Auschwitz was the most notorious of the many camps the Nazis established to carry out the mass, and often sadistic, slaughter of Jews and other humans. At least 1.1 million of the 1.3 million people sent to Auschwitz were murdered, among them 960,000 Jews (865,000 of whom were gassed on arrival), 74,000 non-Jewish Poles, 21,000 Romani, 15,000 Soviet prisoners of war, and up to 15,000 others, including the disabled and members of the LGBT community. Those who were not gassed died through starvation, exhaustion, disease, individual executions or beatings. Others were killed during medical experiments.

Unfortunately, the exact number of people murdered at Auschwitz and other camps are not known as the perpetrators of these horrific crimes destroyed evidence in the final stages of the war.

It is almost impossible to understand the scale of what happened to Europe’s Jews. This diverse community, which was integral to European life, producing successful prime ministers, influential writers, philosophers, scientists, mathematicians, musicians, financiers, and athletes, came perilously close to being totally wiped out: two in every three Jews in Europe were killed by the Nazis.

To put it into perspective, if you held a minute’s silence for every Jewish person killed during WWII, you would be silent for over 11 years. If you did the same for all the people who died during the Holocaust you would be silent for more than two decades.

Bizarrely, in the immediate aftermath of WWII, people turned away from the personal testimony and stories about the Holocaust. Primo Levi, a survivor, found it very difficult to get a publisher for his book and Anne Frank’s father also struggled to get her diaries published. Yet Levi’s book, ‘If This is a Man’, is now considered one of the most important memoirs of the era, while Anne Frank’s diary has sold over 30 million copies worldwide.

The Holocaust and the scale of fear it caused among every single surviving Jew following the wholesale erasure of their families and friends, and the searing shame felt by the West for allowing this atrocity to happen, are the foundations upon which Isreal was built. It is why a Jewish state is such a necessity, ensuring there will always be a safe haven for this much persecuted nation.

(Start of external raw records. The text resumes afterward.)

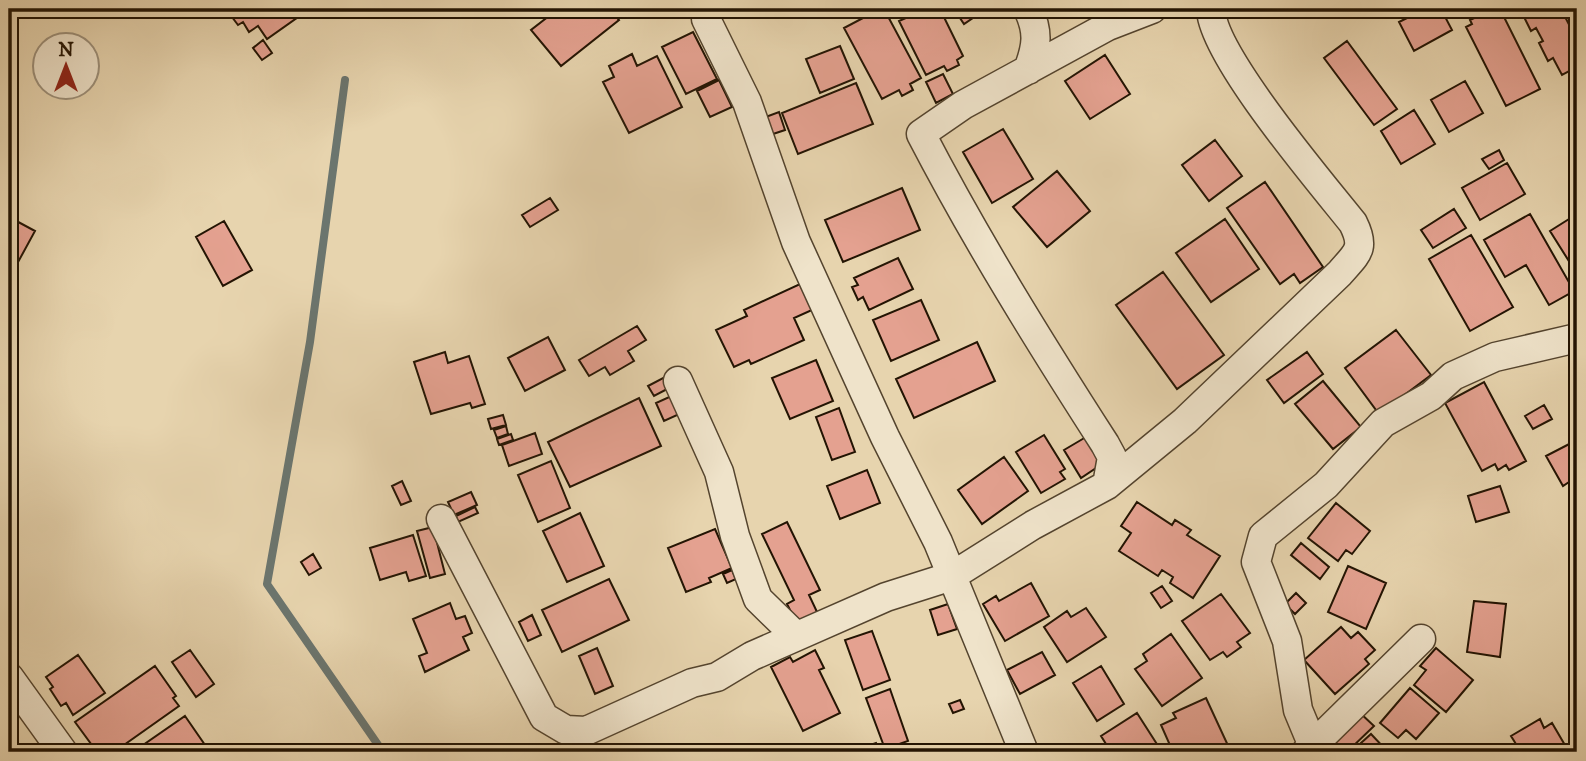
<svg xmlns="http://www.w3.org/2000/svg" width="1586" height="761" viewBox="0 0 1586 761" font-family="'IM FELL DW Pica',serif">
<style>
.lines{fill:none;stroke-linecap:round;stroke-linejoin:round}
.stream{stroke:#6b756e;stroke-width:8}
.building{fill:#e4a190;stroke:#231403;stroke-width:2}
.minor-casing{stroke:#54442e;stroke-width:31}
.minor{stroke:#efe3ca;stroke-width:28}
</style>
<rect width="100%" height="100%" fill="#e7d4ae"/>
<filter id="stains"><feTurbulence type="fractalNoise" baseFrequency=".00286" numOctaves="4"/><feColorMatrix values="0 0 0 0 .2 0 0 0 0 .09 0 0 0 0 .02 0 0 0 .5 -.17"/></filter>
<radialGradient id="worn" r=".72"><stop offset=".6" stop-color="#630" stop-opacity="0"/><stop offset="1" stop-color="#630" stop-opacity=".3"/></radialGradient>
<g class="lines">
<!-- stream -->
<path class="stream" d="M345 80 310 342 267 584 383 752"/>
</g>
<!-- building -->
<path class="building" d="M226 9H307L308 10 267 39 258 26 249 32 243 22 238 25Z
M558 9H610L619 20 561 66 531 30Z
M880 9H884L921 78 910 84 913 90 902 96 899 90 882 99 844 28Z
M926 9H940L963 56 957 60 959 65 947 71 944 66 926 75 899 21Z
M954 9H986L964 24Z
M1425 9H1441L1452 30 1414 51 1399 22Z
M1493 9H1500L1540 89 1506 106 1466 27 1472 24 1470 20Z
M1526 9H1561L1577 40V67L1562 75 1553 58 1548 61 1539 43 1543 41 1536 28 1531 31 1521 11Z
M693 32 717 79 686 94 662 47Z
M263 40 272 53 262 60 253 48Z
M1347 41 1397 109 1374 125 1324 58Z
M840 46 854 79 820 93 806 59Z
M632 54 637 66 657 56 682 107 629 133 603 82 614 77 609 66Z
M1105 55 1130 94 1090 119 1065 81Z
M943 74 953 94 936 103 926 82Z
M719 80 732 107 710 117 697 91Z
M1465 81 1483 113 1449 132 1431 100Z
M856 83 873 124 798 154 782 113Z
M1414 110 1435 144 1401 164 1381 131Z
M779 112 785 130 770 135 763 118Z
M1003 129 1033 179 992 203 963 152Z
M1215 140 1242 176 1209 201 1182 165Z
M1499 150 1504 160 1489 169 1482 159Z
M1507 163 1525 194 1480 220 1462 188Z
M1057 171 1090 211 1047 247 1013 207Z
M1265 182 1323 267 1300 283 1294 274 1280 284 1227 208Z
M902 188 920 230 843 262 825 220Z
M550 198 558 210 530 227 522 215Z
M1454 209 1466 228 1433 248 1421 230Z
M1530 214 1574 291 1549 305 1526 265 1505 277 1484 240Z
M1577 214V274L1550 231Z
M9 217 35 231 17 264 9 260Z
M1225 219 1259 269 1211 302 1176 253Z
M224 221 252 270 223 286 196 237Z
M1471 235 1513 307 1470 331 1429 259Z
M898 258 913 289 869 310 863 297 858 300 852 287 858 285 854 278Z
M1163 272 1224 355 1177 389 1116 305Z
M800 284 812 310 794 318 804 340 751 364 749 360 734 367 716 330 747 316 744 310Z
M921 300 939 340 891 361 873 320Z
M637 326 646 340 628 351 634 361 610 375 605 367 589 376 579 360Z
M1396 330 1431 375 1379 414 1345 368Z
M548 337 565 370 525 391 508 358Z
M977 342 995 381 914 418 896 379Z
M445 352 448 363 469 356 485 404 472 408 470 403 431 414 414 362Z
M1307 352 1323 374 1284 403 1267 380Z
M816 360 833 401 790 419 772 378Z
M665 377 671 387 654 396 648 386Z
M1323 381 1361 427 1333 449 1295 404Z
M1484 382 1526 461 1509 470 1506 465 1498 470 1495 464 1482 471 1445 403Z
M678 393 686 411 664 421 656 403Z
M639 398 661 446 570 487 548 442Z
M1544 405 1552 419 1533 429 1525 416Z
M839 408 855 452 832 460 816 417Z
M503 415 506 425 491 429 488 419Z
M506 426 508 434 497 438 494 430Z
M535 433 542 454 509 466 502 445Z
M511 434 513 440 499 445 497 439Z
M1044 435 1065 469 1060 472 1065 479 1041 493 1016 452Z
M1086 437 1102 464 1081 478 1064 450Z
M1577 440V487L1572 490 1569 482 1563 486 1546 456Z
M1004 457 1028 491 982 524 958 490Z
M551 461 570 508 538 522 518 475Z
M867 470 880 503 840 519 827 486Z
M402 481 411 501 401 505 392 486Z
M1500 486 1509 512 1476 522 1468 496Z
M471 492 477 505 454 515 448 502Z
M1137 502 1172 525 1175 520 1191 530 1187 535 1220 556 1193 598 1170 583 1173 577 1162 570 1158 576 1119 551 1131 533 1121 526Z
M1336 503 1370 531 1352 554 1346 550 1338 561 1308 538Z
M475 507 478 513 458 522 456 516Z
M580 513 604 566 567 582 543 531Z
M787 522 820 590 809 595 818 614 797 624 787 604 794 600 762 534Z
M433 527 445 574 430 578 417 531Z
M715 529 732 568 709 578 711 582 686 592 668 548Z
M413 535 426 576 409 581 406 572 380 580 370 548Z
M1301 543 1329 567 1320 579 1291 555Z
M313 554 321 568 309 575 301 562Z
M1348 566 1386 583 1366 629 1328 612Z
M732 570 736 579 727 583 723 574Z
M609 579 629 620 562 652 542 610Z
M1031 583 1049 616 1005 641 983 604 996 596 999 601Z
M1162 586 1172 601 1161 608 1151 593Z
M1296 593 1306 603 1295 614 1285 604Z
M1221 594 1250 633 1237 642 1241 647 1227 657 1223 652 1210 660 1182 621Z
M1474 601 1506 604 1500 657 1467 652Z
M450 603 456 619 465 616 472 633 463 637 469 650 425 672 419 656 427 653 413 619Z
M948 604 957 629 938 635 930 610Z
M1086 608 1106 637 1067 662 1044 627 1067 611 1071 617Z
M532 615 541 635 528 641 519 622Z
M1341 627 1351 638 1358 632 1375 650 1365 659 1369 664 1335 694 1304 660Z
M872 631 890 680 863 690 845 640Z
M1171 634 1202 678 1162 706 1135 669 1147 661 1143 654Z
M597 648 613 686 595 694 579 656Z
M1436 648 1473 680 1446 712 1414 685 1426 670 1420 666Z
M190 650 214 684 196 697 172 662Z
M815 650 824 668 819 670 840 713 803 731 771 667 790 657 793 662Z
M1042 652 1055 675 1020 694 1007 670Z
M78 655 105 693 73 715 66 703 61 706 50 689 53 687 46 677Z
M155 666 176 696 173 698 179 706 114 752H97L75 722Z
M1101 666 1124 704 1097 721 1073 683Z
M1410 688 1439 713 1416 739 1406 730 1398 738 1380 723Z
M890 689 908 741 885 749 866 698Z
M1206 698 1231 752H1173L1161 725 1176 718 1173 713Z
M960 700 964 709 953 713 949 704Z
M1358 711 1374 726 1347 752H1343L1330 739Z
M1137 713 1162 752H1111L1101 736Z
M185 716 205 745 195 752H133Z
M1540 719 1544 728 1552 723 1569 752H1501L1516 744 1511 736Z
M1371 734 1388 752H1351Z
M876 743 879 752H850Z"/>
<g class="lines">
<!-- minor casing -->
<g class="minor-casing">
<path id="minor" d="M706 9V19L747 102 796 242 885 437 938 542 1024 752
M1028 70C1037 46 1039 32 1028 9
M678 381 719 472 735 536 758 599 796 636
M1107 485 1112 457 1105 444C1040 343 976 240 921 134L963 105 1108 26 1152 9
M441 519 544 717 566 730 586 731 692 683 717 677 752 656 886 597 952 576 1033 525 1107 485 1185 421 1340 273C1357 253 1366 249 1353 223 1322 184 1211 54 1211 9
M9 677 63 752
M1313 746 1298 710 1287 641 1256 562 1263 536 1326 485 1383 423 1431 396 1453 376 1495 357 1577 338
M1306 752 1421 639"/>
</g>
<!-- minor -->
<use href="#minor" class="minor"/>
</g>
<!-- margin -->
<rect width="1586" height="761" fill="none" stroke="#e7d4ae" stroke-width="35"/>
<rect x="10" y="10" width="1565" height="740" fill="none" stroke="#231403" stroke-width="3.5"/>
<rect x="18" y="18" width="1551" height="726" fill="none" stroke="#231403" stroke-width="2"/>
<!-- north arrow -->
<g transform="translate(66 66)"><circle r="33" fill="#efe3ca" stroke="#9d907a" stroke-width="2"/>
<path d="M0-5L12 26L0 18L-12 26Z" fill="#8f2418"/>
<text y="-10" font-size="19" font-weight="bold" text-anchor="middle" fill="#231403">N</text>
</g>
<rect width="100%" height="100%" filter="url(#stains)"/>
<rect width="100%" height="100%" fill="url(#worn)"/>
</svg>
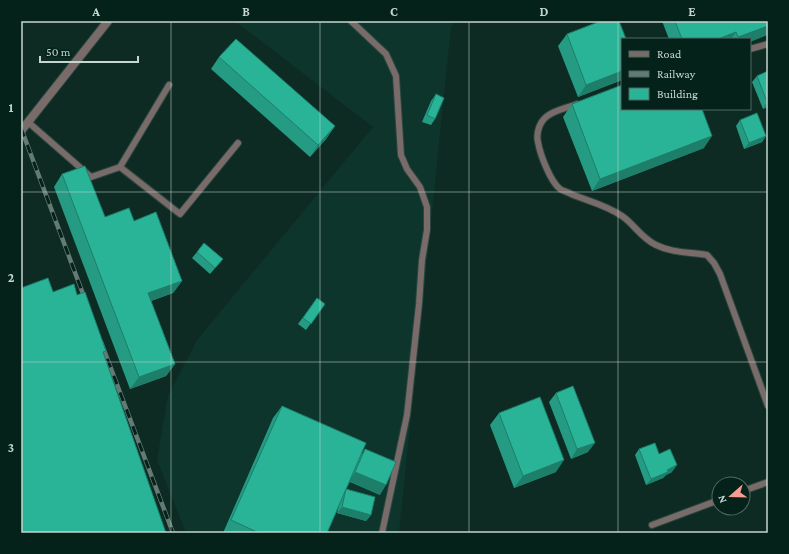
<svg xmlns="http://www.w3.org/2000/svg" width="789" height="554" font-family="'Crimson Pro',serif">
  <rect width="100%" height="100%" fill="#0d2b23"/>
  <polygon fill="#0d352c" points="235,21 456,21 451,27 399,533 186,533 157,460 168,396 197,340 373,127"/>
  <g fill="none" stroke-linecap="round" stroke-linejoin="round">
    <defs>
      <g id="lane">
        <polyline points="351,21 386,54 396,76 401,155 407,169 420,187 427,207 427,230 422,260 419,304 407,415 382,533"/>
        <polyline points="750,49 768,44"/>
        <path d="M577,104C567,108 554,110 546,117C539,123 536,134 538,142C540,154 550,181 560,189C563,191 568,192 571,194C588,201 606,205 622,216C634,224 641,238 656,245C672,253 690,252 707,255L714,263L720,274L768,406"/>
        <polyline points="28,122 91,177 120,167 180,214 238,143"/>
        <polyline points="120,167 169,85"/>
        <polyline points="743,491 768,482"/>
        <polyline points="652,525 719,500"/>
      </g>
      <polyline id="street" points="21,131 108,21"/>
    </defs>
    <use href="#lane" stroke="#2a463f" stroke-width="8"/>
    <use href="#street" stroke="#2a463f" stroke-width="10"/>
    <use href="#lane" stroke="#786b69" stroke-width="6"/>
    <use href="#street" stroke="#786b69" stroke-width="8"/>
    <defs>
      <g id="rail">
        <polyline points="21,128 86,302"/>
        <polyline points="101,342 173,533"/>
      </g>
    </defs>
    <use href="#rail" stroke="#637b74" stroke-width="4.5"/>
    <use href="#rail" stroke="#04211a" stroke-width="3" stroke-dasharray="9" stroke-linecap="butt"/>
  </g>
  <g fill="#249b82">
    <polygon points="662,21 768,21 750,39 669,39"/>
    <polygon points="567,34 622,39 622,80 578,97 558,46"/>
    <polygon points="219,57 335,126 326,139 310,157 211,69"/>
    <polygon points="768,71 768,107 763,109 752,82 757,76"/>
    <polygon points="436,94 435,119 431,125 422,122 431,101"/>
    <polygon points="572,104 704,148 592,191 563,117"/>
    <polygon points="740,120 766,136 762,142 744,149 736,126"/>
    <polygon points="62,174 105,217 134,221 182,281 173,293 151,301 175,364 166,376 130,389 54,187"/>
    <polygon points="197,252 223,259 210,274 192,258"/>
    <polygon points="317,298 325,304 306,330 298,324"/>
    <polygon points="556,393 588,452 571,459 549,402"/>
    <polygon points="282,406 362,454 365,449 380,495 350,482 346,489 371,515 366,521 337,513 339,506 327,533 223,533 273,418"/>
    <polygon points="499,413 556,472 514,488 490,425"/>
    <polygon points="639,449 659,454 672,472 666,475 663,478 646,485 635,455"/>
  </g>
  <g fill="#1d7e6a">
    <polygon points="768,26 768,35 750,42 750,39 737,39 738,37"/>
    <polygon points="736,32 731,39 718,39"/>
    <polygon points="622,71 622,80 578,97 586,85"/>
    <polygon points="767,102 768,102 768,107 763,109"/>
    <polygon points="335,126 326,139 310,157 318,145"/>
    <polygon points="712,136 704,148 592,191 600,179"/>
    <polygon points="766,136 762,142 744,149 749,143"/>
    <polygon points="182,281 173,293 140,305 148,293"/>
    <polygon points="175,364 166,376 130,389 139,377"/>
    <polygon points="595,443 588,452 571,459 577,449"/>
    <polygon points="564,460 556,472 514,488 523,476"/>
    <polygon points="677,465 672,472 666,475 663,478 646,485 651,479 667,470"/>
    <polygon points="355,472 386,485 380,495 349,481"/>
    <polygon points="342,507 371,515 366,521 337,513"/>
  </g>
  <g fill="#2ab497" stroke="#1d7e6a">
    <polygon points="601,21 619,21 626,39 622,39 622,71 586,85 567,34"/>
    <polygon points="675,21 768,21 768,26 738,37 736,32 718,39 682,39"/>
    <polygon points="236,39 335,126 318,145 219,57"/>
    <polygon points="768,71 768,102 767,102 757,76"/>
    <polygon points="622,85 622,109 702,109 712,136 600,179 572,104"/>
    <polygon points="436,94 444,98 435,119 427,115"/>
    <polygon points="757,113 766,136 749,143 740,120"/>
    <polygon points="85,166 105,217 129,208 134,221 156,212 182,281 148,293 175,364 139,377 62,174"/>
    <polygon points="204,243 223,259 215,268 197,252"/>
    <polygon points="48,278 53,292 74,284 77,295 85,292 106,351 103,352 166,533 21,533 21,288"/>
    <polygon points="317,298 325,304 311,324 303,318"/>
    <polygon points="573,386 595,443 577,449 556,393"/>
    <polygon points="540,397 564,460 523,476 499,413"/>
    <polygon points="282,406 366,443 327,533 259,533 231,520"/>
    <polygon points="655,443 659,454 670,449 677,465 667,470 668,472 651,479 639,449"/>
    <polygon points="365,449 396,462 386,485 355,472"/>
    <polygon points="346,489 375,497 371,515 342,507"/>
  </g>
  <path fill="none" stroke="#c5d6d0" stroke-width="1" stroke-opacity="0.55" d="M171,21V533M320,21V533M469,21V533M618,21V533M21,192H768M21,362H768"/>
  <rect width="789" height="554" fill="none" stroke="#04211a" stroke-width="44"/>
  <rect x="621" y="38" width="130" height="72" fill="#04211a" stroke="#516963"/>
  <rect x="629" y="51" width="20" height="6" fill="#786b69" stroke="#516963"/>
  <text x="657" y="58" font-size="12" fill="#c5d6d0">Road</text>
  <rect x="629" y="71" width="20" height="6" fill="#637b74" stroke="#516963"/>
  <text x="657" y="78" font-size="12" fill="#c5d6d0">Railway</text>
  <rect x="629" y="88" width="20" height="12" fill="#2ab497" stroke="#516963"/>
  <text x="657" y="98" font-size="12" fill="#c5d6d0">Building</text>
  <g transform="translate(731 496) rotate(250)"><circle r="19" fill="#04211a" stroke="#516963"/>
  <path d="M0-3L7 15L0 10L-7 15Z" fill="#f59c93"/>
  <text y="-6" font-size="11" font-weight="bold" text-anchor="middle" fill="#c5d6d0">N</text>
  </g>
  <path d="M40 56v6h98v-6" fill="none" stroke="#c5d6d0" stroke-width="2"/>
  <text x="46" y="56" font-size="12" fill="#c5d6d0" stroke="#04211a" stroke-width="3" paint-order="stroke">50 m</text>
  <rect x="22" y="22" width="745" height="510" fill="none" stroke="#c5d6d0" stroke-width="1.5"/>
  <g font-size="13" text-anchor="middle" font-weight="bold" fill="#c5d6d0">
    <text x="96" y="16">A</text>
    <text x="246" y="16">B</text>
    <text x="394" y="16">C</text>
    <text x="544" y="16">D</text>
    <text x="692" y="16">E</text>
    <text x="11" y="112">1</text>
    <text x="11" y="282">2</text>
    <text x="11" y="452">3</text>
  </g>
</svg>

Yet the trauma of the Holocaust has and will continue to echo down through generations. It is a trauma that will not, and should not, be forgotten.

Established in 2005, Holocaust Memorial Day is held annually on the 27th of January. It remembers not only the Jews who perished in WWII, but all the victims of Nazi persecution, as well as other genocides that have happened since, including those in Rwanda, Bosnia, Iraq and Syria.

We are reaching the point where the last living witnesses to the Holocaust will be gone soon and the duty to remember will lie with posterity; the duty lies with us.

This evening, on Holocaust Memorial Day and the eightieth anniversary of the liberation of Auschwitz, I will be lighting a candle in my window, and I hope that others will be joining me too.

There is never a valid or reasonable excuse for the mass killings of civilians. It is incumbent on each of us to learn about the events that resulted in the Holocaust and other genocides, and for the whole world to come together to not only remember the victims, but to also offer light and hope for humankind by pledging ‘Never Again’.

Arran Angus is a local Liberal Democrat Campaigner for Grove Green

A lit candle with the caption "Marking 80 Years since the liberation of Auschwitz-Birkenau."